The lines needed are those below that contain the word "APERTURE"; copy each one.

==*==

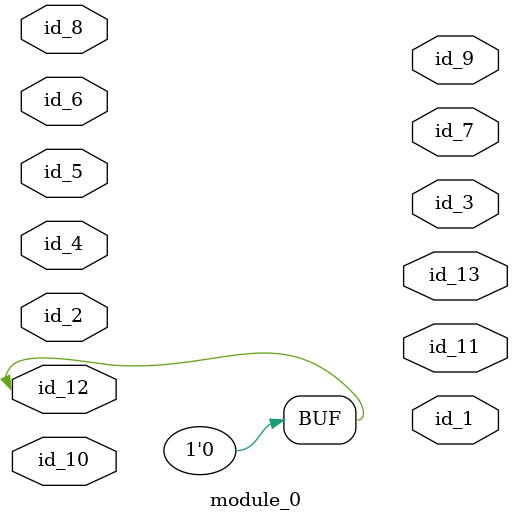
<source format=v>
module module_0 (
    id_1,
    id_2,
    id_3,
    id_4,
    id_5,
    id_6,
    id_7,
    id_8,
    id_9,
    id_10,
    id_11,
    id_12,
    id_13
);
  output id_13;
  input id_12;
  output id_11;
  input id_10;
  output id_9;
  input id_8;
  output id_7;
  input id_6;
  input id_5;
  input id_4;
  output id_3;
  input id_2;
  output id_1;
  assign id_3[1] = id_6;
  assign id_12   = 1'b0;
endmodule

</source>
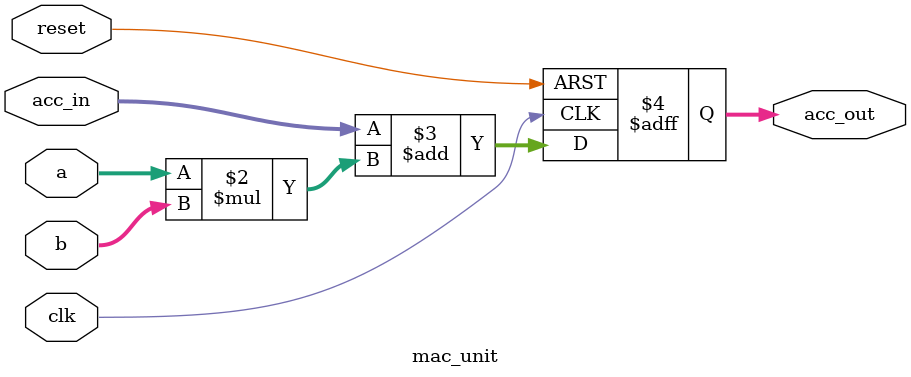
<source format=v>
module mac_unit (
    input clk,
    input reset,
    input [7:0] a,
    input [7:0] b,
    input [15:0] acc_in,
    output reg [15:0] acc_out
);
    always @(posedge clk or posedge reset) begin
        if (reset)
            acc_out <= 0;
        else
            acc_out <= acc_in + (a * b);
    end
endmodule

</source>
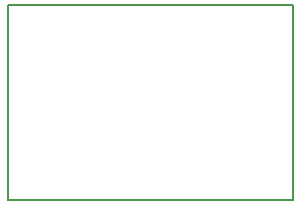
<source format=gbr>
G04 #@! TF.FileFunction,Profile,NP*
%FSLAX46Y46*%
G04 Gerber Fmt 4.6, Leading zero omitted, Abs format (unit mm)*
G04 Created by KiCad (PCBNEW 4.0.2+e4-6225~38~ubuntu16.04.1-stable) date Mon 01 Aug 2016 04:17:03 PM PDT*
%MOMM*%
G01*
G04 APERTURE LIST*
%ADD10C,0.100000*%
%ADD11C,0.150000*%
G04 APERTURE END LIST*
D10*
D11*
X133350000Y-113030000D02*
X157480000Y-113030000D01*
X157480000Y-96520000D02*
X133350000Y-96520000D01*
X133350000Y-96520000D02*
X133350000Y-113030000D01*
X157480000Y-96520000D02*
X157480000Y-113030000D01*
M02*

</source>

==*==

▶ [RESULT FOR THIS TASK]
G04 APERTURE LIST*
G04 APERTURE END LIST*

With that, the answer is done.